• Exercise requirements:
Every line below that has the string "SHIFTSrc" adds one to the count. Give that count by itself.

• Source information:
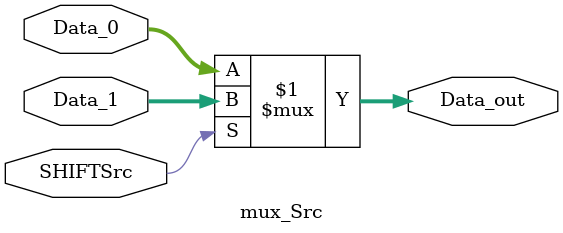
<source format=v>
module mux_Src(
    input   wire    SHIFTSrc,
    input   wire    [31:0]  Data_0,     // rt (REG B)
    input   wire    [31:0]  Data_1,     // rs (REG A)
    output   wire    [31:0]  Data_out
);

    assign  Data_out    =   (SHIFTSrc) ? Data_1  :   Data_0;

endmodule
</source>
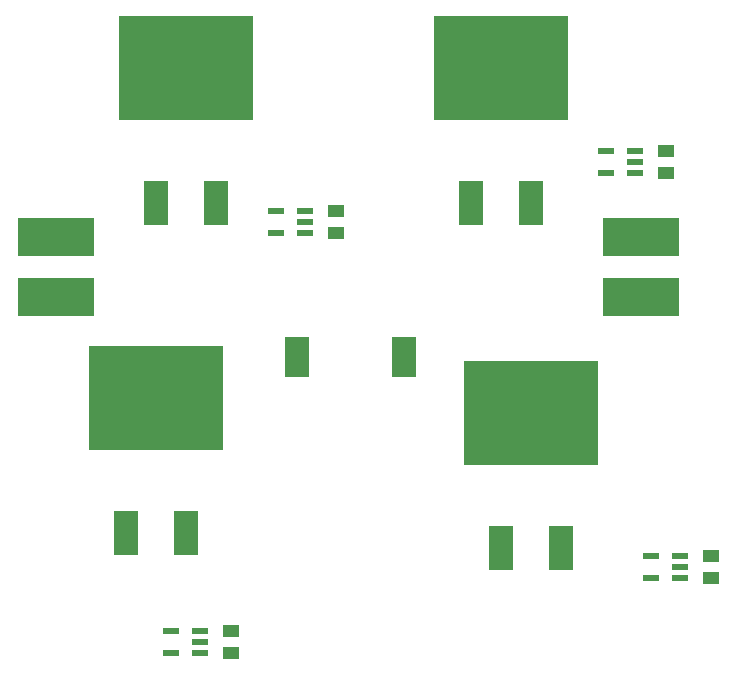
<source format=gbr>
G04 EAGLE Gerber RS-274X export*
G75*
%MOMM*%
%FSLAX34Y34*%
%LPD*%
%INSolderpaste Top*%
%IPPOS*%
%AMOC8*
5,1,8,0,0,1.08239X$1,22.5*%
G01*
G04 Define Apertures*
%ADD10R,1.400000X0.600000*%
%ADD11R,2.000000X3.500000*%
%ADD12R,2.080000X3.810000*%
%ADD13R,11.430000X8.890000*%
%ADD14R,1.420200X1.031200*%
%ADD15R,6.451600X3.251200*%
D10*
X571300Y219100D03*
X571300Y228600D03*
X571300Y238100D03*
X546300Y238100D03*
X546300Y219100D03*
X533200Y562000D03*
X533200Y571500D03*
X533200Y581000D03*
X508200Y581000D03*
X508200Y562000D03*
X164900Y155600D03*
X164900Y165100D03*
X164900Y174600D03*
X139900Y174600D03*
X139900Y155600D03*
X253800Y511200D03*
X253800Y520700D03*
X253800Y530200D03*
X228800Y530200D03*
X228800Y511200D03*
D11*
X247100Y406400D03*
X337100Y406400D03*
D12*
X419100Y244600D03*
D13*
X444500Y358900D03*
D12*
X469900Y244600D03*
X393700Y536700D03*
D13*
X419100Y651000D03*
D12*
X444500Y536700D03*
X101600Y257300D03*
D13*
X127000Y371600D03*
D12*
X152400Y257300D03*
X127000Y536700D03*
D13*
X152400Y651000D03*
D12*
X177800Y536700D03*
D14*
X596900Y237795D03*
X596900Y219405D03*
X190500Y174295D03*
X190500Y155905D03*
X279400Y529895D03*
X279400Y511505D03*
X558800Y580695D03*
X558800Y562305D03*
D15*
X537718Y457200D03*
X537718Y508000D03*
X42418Y457200D03*
X42418Y508000D03*
M02*

</source>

• Exercise solution:
2